- Tugas Anda
• A. Menurut kutipan tentang Imam Ali Zainal Abidin, ibadah yang dilakukan karena pamrih disebut sebagai ibadah siapa?
• B. Tuliskan kembali bagian dari kutipan terpilih tanpa mengubah satu kata pun, mulai dari "Menurut Imam Ali" terus ke bawah hingga "ibadah manusia merdeka.".

- Kutipan Terpilih
_____
Walaupun Imam Ali Zainal Abidin banyak beribadah kepada Allah, ia tidak pernah mengabaikan masyarakat sekitarnya. Ia selalu keluar pada malam hari disaat banyak orang tidur lelap dengan memanggul kantung-kantung terigu untuk dibagi-bagikan pada fakir dan miskin. Ibnu Ishaq meriwayatkan bahwa : “Pada masa itu Madinah mengalami kemarau yang panjang sehingga banyak orang kelaparan. Di malam hari mereka mendapatkan makanan tanpa diketahui dari mana asalnya. Rahasia aneh yang menjadi buah bibir orang selama beberapa tahun itu baru terungkap setelah Imam Ali Zinal Abidin wafat, ketika jenazahnya dimandikan pada punggungnya tampak kulit menebal berwarna kehitam-hitaman bekas beban berat kantung-kantung terigu yang dipikulnya malam hari untuk dibagikan pada fakir-miskin”.

Menurut Imam Ali Zainal Abidin ada tiga macam ibadah yang dilakukan manusia kepada Allah. Manusia merdeka, beribadah kepada Allah atas dorongan rasa syukur, bukan karena takut dan bukan karena pamrih. Ibadah yang dilakukan karena takut belaka adalah ibadah manusia budak, ibadah yang dilakukan karena pamrih adalah ibadah seorang pedagang dan ibadah yang dilakukan karena bersyukur itu ialah ibadah manusia merdeka.
_____
- Informasi yang Tersedia
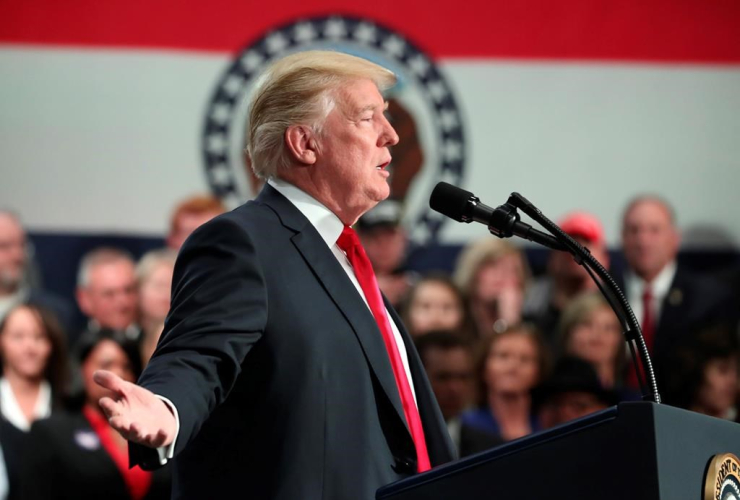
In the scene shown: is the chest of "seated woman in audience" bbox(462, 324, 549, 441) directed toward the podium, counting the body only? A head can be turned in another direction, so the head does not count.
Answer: yes

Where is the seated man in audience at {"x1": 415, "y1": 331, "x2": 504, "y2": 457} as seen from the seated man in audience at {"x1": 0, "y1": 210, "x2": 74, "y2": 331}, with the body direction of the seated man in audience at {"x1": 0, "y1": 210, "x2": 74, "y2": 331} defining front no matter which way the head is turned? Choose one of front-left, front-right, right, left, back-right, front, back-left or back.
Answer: front-left

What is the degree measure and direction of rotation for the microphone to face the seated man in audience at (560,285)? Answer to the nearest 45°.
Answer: approximately 90° to its right

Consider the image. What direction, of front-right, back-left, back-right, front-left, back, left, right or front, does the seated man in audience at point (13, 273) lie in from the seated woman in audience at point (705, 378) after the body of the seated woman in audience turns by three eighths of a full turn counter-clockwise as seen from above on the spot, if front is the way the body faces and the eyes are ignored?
left

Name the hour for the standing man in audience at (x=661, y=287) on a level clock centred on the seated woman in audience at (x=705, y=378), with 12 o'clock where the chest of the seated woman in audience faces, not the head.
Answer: The standing man in audience is roughly at 7 o'clock from the seated woman in audience.

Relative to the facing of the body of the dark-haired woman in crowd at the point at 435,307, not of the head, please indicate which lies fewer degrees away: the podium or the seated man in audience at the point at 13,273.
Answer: the podium

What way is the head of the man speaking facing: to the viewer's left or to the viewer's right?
to the viewer's right

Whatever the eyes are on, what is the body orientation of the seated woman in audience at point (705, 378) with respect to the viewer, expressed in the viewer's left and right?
facing the viewer and to the right of the viewer

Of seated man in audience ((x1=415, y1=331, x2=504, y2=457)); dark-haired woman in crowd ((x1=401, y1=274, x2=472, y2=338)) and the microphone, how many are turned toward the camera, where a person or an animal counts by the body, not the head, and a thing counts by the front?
2

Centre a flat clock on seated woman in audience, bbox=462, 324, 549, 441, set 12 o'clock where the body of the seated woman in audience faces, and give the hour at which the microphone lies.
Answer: The microphone is roughly at 12 o'clock from the seated woman in audience.

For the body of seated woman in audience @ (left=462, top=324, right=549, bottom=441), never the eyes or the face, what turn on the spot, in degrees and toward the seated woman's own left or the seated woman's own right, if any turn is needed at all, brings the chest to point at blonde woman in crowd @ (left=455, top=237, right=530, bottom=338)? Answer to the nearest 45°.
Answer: approximately 180°

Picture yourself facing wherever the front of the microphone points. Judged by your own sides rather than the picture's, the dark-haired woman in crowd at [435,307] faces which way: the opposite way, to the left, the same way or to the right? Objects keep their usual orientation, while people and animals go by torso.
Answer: to the left

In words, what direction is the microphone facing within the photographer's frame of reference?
facing to the left of the viewer
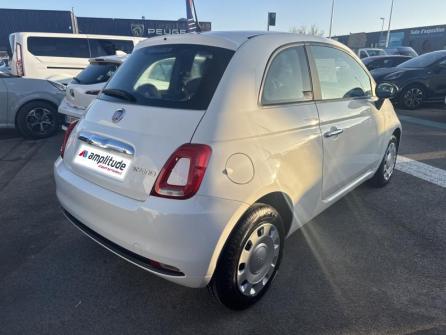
_____
- Kumpulan Jawaban
• A. Ibadah seorang pedagang.

• B.
Menurut Imam Ali Zainal Abidin ada tiga macam ibadah yang dilakukan manusia kepada Allah. Manusia merdeka, beribadah kepada Allah atas dorongan rasa syukur, bukan karena takut dan bukan karena pamrih. Ibadah yang dilakukan karena takut belaka adalah ibadah manusia budak, ibadah yang dilakukan karena pamrih adalah ibadah seorang pedagang dan ibadah yang dilakukan karena bersyukur itu ialah ibadah manusia merdeka.